=== Begin Enclosure ===

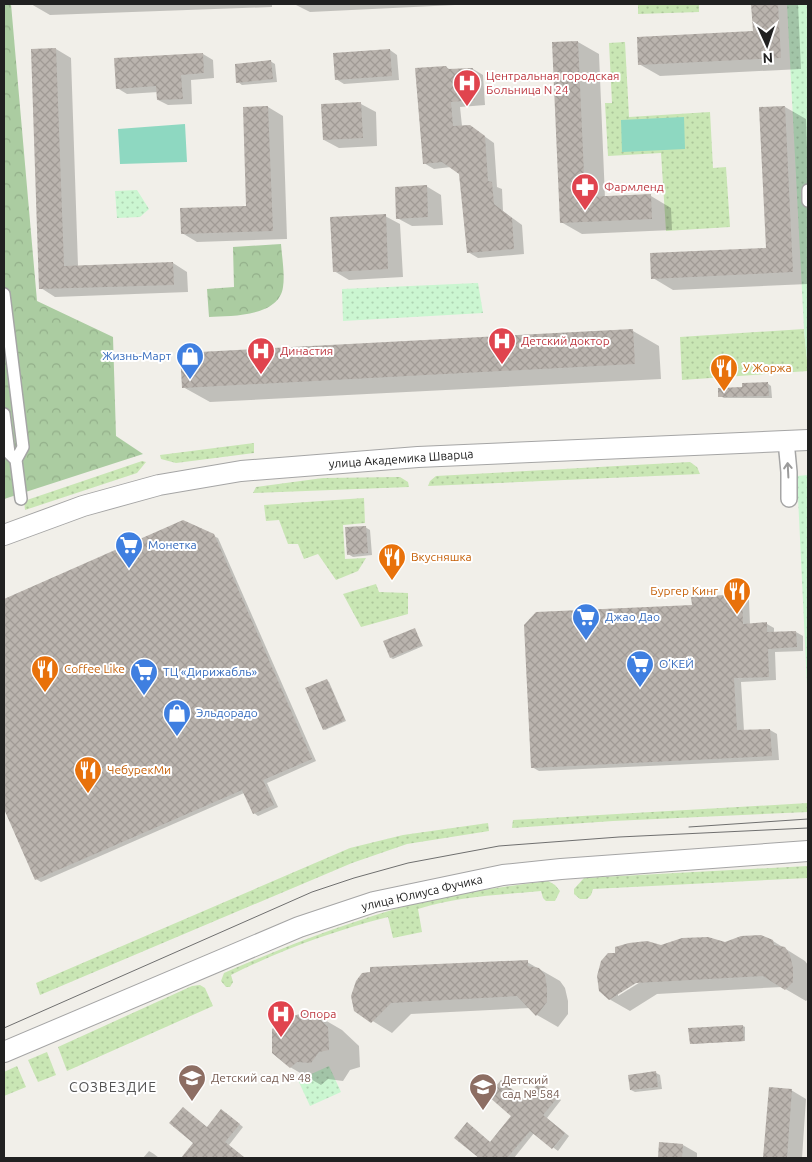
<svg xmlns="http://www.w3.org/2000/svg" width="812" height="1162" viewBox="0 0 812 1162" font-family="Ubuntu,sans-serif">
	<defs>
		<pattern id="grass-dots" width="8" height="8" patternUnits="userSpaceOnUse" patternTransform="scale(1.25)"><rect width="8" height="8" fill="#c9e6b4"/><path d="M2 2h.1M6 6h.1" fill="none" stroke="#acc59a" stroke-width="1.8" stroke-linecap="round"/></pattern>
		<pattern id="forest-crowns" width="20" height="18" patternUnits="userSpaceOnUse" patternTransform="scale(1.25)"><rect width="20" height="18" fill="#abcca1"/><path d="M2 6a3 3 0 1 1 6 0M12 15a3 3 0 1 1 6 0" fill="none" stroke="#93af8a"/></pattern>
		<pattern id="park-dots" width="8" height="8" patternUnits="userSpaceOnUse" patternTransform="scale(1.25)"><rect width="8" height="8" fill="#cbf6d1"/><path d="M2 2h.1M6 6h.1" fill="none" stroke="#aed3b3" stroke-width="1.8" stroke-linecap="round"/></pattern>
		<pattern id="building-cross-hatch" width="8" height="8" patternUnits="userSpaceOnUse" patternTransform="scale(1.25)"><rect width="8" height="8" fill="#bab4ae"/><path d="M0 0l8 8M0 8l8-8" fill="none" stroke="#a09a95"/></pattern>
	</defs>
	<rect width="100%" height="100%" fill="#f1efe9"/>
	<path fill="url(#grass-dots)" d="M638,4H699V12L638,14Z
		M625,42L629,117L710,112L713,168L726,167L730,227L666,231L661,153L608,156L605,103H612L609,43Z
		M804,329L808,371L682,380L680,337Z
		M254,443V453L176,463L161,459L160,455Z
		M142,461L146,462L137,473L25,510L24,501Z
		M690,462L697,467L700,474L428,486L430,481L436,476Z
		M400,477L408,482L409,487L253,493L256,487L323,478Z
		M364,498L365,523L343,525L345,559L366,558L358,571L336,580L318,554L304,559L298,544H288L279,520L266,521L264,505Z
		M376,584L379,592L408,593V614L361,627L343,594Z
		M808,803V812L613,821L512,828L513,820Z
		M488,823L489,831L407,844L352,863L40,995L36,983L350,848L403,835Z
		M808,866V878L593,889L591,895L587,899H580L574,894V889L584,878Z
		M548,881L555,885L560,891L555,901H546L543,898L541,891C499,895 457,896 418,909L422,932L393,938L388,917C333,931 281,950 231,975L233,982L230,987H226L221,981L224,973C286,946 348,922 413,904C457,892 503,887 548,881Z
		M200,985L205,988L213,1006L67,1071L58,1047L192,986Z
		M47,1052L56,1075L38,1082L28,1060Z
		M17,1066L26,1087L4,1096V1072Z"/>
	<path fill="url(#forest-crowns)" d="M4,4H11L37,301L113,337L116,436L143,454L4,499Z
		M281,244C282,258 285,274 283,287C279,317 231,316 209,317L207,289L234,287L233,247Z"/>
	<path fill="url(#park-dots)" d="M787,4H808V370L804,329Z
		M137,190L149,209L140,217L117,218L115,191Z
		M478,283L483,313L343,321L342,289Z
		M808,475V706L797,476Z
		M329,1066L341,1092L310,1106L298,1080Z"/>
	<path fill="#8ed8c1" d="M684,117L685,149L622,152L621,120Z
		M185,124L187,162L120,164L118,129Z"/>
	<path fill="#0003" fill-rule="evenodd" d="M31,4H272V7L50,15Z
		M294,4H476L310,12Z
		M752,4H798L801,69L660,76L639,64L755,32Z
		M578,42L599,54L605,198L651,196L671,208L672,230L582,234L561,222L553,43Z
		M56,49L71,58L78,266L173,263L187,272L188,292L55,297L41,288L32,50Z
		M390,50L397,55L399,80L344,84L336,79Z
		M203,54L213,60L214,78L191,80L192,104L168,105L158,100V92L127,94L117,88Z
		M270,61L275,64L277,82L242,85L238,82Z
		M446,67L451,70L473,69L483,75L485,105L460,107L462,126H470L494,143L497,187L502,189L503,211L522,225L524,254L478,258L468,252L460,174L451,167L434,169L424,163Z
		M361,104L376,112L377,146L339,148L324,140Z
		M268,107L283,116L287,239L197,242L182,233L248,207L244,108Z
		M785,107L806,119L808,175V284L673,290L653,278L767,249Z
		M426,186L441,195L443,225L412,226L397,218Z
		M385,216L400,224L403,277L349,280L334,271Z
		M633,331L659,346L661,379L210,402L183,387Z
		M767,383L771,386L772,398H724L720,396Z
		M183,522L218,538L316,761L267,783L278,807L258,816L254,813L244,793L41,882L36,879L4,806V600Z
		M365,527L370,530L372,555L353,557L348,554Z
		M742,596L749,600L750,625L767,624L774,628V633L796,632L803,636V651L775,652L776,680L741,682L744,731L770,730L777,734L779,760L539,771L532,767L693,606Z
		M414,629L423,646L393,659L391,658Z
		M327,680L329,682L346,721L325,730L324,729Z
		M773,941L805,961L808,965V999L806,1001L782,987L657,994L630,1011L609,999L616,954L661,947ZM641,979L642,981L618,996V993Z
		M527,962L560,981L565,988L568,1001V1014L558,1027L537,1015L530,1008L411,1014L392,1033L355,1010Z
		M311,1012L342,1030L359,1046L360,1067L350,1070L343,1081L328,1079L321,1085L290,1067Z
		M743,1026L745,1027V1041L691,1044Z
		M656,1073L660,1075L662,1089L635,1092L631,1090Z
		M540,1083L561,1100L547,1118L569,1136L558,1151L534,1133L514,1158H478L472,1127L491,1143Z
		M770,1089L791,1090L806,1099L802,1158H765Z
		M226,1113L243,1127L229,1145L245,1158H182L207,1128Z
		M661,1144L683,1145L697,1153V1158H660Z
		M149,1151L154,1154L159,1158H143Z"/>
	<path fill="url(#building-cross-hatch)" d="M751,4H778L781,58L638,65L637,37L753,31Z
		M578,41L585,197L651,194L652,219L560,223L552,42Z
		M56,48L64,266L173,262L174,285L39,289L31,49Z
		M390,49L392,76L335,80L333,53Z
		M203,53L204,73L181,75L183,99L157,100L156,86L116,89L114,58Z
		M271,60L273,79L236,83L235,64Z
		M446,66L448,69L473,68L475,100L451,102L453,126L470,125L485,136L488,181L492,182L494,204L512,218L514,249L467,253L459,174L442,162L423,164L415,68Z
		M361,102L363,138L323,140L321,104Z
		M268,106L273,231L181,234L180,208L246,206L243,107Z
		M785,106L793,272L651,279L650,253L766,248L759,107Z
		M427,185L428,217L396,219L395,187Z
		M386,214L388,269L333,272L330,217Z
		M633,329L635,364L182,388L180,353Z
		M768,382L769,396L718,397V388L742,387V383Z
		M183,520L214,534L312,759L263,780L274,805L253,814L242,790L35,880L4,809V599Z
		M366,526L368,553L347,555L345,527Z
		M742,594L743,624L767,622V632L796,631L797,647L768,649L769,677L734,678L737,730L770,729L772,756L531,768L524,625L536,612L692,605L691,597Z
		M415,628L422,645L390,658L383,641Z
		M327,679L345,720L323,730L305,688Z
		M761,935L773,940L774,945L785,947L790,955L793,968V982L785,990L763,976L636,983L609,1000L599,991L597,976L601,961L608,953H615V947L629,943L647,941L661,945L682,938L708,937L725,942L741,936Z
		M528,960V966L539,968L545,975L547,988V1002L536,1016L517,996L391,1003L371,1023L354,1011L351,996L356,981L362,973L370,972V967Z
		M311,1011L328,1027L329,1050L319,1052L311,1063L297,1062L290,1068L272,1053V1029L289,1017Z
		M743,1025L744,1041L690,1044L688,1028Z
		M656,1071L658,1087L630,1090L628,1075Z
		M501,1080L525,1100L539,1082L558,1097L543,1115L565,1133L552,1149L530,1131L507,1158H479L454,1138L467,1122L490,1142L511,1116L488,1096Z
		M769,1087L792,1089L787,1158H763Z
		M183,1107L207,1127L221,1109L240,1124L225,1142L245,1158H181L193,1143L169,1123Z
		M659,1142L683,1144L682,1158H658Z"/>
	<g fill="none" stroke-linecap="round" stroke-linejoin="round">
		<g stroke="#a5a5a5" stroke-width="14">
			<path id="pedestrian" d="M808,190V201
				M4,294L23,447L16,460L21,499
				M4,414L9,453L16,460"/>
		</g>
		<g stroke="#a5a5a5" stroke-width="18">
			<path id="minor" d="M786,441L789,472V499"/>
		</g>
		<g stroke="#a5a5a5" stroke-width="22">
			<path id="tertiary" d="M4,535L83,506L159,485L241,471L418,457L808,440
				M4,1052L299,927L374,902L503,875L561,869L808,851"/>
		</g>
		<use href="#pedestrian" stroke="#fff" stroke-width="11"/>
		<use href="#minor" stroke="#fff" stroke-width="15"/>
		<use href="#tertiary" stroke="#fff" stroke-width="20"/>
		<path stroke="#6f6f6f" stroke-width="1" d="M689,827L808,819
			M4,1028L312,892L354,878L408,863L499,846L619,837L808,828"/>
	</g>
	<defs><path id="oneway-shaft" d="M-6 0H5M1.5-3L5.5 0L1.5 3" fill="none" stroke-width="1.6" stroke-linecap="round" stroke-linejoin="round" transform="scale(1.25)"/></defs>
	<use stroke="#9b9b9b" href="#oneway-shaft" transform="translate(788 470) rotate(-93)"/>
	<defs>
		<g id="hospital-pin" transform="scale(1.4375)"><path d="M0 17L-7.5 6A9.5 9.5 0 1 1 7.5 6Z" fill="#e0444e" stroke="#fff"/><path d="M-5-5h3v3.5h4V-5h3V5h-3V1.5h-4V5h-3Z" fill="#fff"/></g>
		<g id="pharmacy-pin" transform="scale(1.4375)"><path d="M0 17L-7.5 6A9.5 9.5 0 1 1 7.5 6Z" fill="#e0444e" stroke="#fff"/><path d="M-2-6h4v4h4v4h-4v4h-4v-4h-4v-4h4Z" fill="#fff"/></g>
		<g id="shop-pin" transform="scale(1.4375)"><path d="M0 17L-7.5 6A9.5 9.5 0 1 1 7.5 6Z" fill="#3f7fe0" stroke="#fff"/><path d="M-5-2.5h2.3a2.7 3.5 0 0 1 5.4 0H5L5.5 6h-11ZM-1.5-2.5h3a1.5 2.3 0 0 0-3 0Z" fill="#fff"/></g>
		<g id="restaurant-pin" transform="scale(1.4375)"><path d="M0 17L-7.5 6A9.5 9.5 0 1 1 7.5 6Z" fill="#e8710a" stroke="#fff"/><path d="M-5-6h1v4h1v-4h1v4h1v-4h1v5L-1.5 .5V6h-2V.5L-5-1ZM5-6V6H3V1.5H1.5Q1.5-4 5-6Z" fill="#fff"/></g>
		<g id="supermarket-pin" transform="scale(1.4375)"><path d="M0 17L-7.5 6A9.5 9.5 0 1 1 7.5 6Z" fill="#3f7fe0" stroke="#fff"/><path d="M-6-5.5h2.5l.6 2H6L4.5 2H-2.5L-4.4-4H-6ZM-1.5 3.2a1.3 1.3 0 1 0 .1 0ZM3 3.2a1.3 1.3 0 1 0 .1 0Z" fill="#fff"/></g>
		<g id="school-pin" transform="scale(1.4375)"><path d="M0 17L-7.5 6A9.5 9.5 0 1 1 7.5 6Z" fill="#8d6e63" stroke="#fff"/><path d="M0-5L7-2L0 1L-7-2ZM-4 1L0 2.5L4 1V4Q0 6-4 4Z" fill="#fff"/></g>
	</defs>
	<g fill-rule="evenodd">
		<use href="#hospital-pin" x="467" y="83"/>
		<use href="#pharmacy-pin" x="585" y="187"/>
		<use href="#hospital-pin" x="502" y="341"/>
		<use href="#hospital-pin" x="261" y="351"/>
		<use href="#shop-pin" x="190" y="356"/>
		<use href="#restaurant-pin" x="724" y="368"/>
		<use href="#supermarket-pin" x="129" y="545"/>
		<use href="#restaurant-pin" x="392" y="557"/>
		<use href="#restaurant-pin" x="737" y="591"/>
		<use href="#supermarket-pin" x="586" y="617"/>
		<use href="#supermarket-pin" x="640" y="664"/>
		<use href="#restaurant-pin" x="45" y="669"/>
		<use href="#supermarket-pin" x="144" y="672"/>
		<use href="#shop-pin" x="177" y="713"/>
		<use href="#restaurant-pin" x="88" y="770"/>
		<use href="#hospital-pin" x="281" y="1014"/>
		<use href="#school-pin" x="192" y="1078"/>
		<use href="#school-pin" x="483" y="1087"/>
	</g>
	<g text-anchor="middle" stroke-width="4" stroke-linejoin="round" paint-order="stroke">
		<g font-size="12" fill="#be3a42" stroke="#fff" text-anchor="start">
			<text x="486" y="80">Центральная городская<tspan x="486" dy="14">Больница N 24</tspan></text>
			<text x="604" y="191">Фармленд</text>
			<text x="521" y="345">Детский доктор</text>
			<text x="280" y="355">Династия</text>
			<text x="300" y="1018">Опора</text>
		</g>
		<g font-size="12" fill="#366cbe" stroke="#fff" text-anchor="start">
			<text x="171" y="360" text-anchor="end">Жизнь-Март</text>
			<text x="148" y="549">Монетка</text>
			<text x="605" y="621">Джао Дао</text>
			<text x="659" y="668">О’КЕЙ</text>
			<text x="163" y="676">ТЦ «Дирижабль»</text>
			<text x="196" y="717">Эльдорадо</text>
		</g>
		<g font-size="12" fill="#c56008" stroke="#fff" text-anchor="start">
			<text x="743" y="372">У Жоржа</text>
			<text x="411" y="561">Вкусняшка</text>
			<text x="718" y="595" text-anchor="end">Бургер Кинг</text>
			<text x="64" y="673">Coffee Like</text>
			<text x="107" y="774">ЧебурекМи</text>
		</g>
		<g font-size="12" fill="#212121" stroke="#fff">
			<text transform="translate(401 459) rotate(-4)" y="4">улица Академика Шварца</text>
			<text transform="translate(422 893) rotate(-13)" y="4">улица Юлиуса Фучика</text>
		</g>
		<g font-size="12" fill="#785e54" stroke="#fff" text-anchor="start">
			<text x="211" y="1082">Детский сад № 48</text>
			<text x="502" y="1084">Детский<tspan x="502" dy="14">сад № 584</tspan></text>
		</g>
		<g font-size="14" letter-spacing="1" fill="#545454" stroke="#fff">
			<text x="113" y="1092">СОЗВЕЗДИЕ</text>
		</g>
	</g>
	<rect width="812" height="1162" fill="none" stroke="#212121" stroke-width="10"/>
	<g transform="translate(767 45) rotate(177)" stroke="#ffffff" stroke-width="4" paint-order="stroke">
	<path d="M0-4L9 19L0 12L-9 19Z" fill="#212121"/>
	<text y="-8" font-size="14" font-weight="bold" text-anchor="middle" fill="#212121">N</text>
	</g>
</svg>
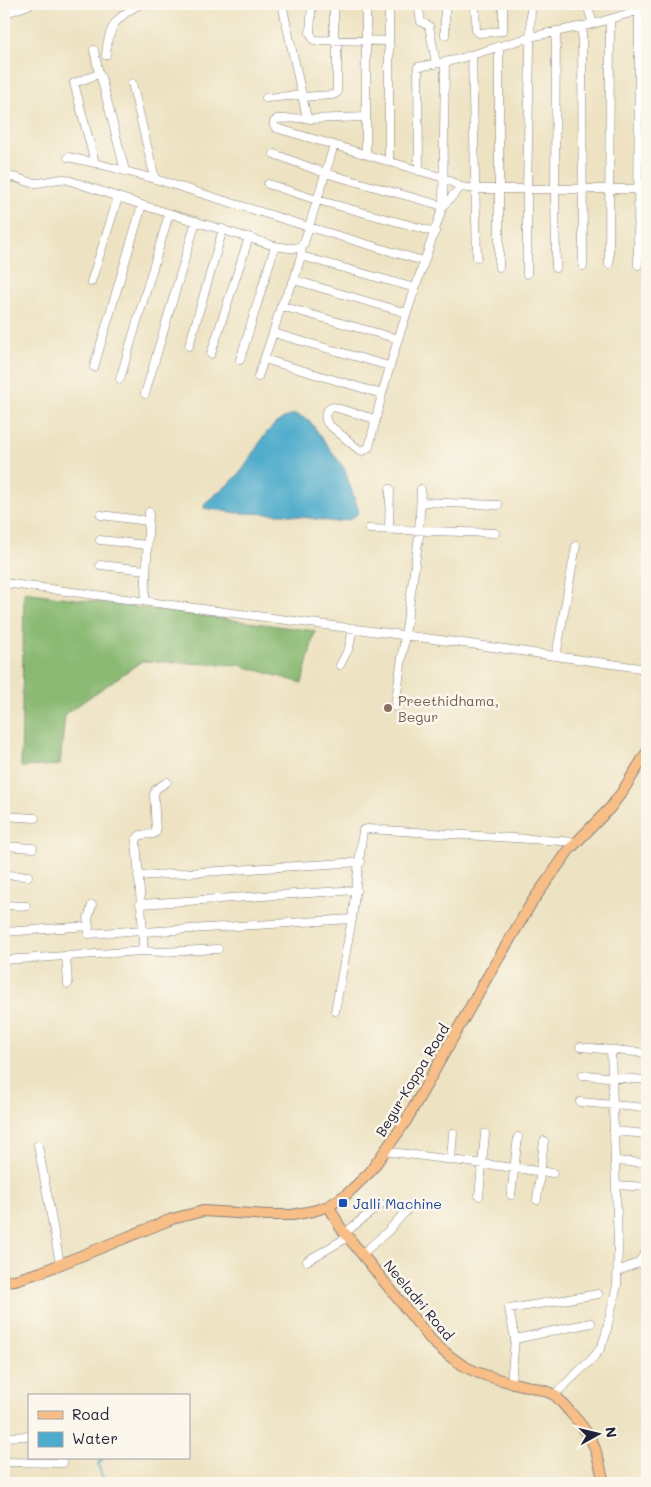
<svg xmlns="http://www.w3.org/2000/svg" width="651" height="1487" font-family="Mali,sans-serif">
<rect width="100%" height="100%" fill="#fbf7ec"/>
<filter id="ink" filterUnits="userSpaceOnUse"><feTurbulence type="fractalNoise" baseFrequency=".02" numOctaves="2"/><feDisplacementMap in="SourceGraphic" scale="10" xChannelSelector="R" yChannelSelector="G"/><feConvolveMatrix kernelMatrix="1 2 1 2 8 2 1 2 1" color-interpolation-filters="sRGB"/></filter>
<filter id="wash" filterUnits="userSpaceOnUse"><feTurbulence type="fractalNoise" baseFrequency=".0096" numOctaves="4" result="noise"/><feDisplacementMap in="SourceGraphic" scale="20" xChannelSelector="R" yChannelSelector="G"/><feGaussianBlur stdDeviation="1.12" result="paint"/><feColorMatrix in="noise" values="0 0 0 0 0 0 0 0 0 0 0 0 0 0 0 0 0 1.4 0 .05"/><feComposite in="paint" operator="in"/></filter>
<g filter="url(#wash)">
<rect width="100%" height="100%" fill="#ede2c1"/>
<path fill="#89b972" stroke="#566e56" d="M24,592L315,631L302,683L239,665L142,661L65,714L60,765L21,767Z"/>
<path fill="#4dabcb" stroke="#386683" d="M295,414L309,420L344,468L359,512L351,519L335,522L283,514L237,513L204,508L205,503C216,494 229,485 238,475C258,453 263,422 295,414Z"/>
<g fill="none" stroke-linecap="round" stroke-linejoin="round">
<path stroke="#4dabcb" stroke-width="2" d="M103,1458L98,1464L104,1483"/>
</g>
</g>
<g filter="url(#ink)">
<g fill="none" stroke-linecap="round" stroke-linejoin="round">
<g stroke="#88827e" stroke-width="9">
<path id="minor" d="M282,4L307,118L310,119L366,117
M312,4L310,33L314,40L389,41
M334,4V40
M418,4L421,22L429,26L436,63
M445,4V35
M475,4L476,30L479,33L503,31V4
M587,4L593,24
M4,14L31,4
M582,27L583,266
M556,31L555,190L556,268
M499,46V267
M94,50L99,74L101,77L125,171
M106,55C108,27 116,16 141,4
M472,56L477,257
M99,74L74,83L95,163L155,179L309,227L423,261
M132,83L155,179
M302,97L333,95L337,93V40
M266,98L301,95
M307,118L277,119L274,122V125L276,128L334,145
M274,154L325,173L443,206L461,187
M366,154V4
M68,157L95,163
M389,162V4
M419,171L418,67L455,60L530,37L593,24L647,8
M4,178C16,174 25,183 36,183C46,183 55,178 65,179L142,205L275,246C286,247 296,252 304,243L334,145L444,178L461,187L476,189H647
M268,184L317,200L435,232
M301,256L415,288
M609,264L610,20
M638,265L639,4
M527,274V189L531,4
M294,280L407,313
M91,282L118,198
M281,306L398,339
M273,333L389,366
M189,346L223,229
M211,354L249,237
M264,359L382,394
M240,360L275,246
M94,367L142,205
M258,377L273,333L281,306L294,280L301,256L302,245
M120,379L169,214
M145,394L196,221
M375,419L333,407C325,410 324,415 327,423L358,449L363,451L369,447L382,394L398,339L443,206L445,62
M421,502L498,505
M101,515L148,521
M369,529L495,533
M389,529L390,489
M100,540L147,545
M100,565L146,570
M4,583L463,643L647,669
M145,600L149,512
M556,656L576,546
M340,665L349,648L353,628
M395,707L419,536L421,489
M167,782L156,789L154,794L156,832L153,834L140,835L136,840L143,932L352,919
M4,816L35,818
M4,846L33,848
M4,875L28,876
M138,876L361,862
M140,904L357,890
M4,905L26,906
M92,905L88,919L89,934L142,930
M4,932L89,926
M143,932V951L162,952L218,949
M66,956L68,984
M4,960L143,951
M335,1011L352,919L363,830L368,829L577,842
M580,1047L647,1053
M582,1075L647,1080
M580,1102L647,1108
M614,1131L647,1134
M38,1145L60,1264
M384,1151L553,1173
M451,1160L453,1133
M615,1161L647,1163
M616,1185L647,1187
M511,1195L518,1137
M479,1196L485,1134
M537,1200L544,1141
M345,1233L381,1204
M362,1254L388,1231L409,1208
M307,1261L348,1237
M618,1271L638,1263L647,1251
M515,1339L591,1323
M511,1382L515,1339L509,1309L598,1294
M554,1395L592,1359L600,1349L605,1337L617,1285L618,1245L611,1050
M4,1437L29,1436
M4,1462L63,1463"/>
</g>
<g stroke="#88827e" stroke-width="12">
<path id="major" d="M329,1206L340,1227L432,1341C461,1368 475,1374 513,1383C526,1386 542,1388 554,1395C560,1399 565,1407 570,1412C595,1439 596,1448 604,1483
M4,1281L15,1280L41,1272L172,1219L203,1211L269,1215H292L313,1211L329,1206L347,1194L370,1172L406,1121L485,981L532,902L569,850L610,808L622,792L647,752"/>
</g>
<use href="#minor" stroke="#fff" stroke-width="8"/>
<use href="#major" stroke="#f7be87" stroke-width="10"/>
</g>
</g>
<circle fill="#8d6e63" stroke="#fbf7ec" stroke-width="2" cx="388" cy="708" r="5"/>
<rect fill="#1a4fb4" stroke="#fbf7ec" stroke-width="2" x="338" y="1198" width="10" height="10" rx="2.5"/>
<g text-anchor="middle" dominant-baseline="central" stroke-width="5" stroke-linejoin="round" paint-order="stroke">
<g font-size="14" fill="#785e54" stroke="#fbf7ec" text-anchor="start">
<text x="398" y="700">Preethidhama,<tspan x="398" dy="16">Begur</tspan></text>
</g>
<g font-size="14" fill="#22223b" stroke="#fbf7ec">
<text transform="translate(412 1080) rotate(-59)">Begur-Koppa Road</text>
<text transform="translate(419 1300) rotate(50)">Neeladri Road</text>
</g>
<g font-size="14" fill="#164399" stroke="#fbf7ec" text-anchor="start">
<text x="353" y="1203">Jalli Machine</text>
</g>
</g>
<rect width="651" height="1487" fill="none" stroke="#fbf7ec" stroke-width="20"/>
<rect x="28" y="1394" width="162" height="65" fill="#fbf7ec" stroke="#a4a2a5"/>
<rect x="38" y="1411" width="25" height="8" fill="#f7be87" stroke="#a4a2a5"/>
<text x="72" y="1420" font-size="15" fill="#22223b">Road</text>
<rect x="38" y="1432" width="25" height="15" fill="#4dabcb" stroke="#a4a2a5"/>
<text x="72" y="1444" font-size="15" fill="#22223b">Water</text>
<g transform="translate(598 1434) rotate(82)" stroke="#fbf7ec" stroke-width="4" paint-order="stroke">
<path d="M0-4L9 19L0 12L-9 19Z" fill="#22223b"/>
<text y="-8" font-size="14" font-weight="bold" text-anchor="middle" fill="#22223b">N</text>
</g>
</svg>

=== End Enclosure ===

Brief
Where the string "wash" occurs in a line of the listing, copy the line.

Task response
<filter id="wash" filterUnits="userSpaceOnUse"><feTurbulence type="fractalNoise" baseFrequency=".0096" numOctaves="4" result="noise"/><feDisplacementMap in="SourceGraphic" scale="20" xChannelSelector="R" yChannelSelector="G"/><feGaussianBlur stdDeviation="1.12" result="paint"/><feColorMatrix in="noise" values="0 0 0 0 0 0 0 0 0 0 0 0 0 0 0 0 0 1.4 0 .05"/><feComposite in="paint" operator="in"/></filter>
<g filter="url(#wash)">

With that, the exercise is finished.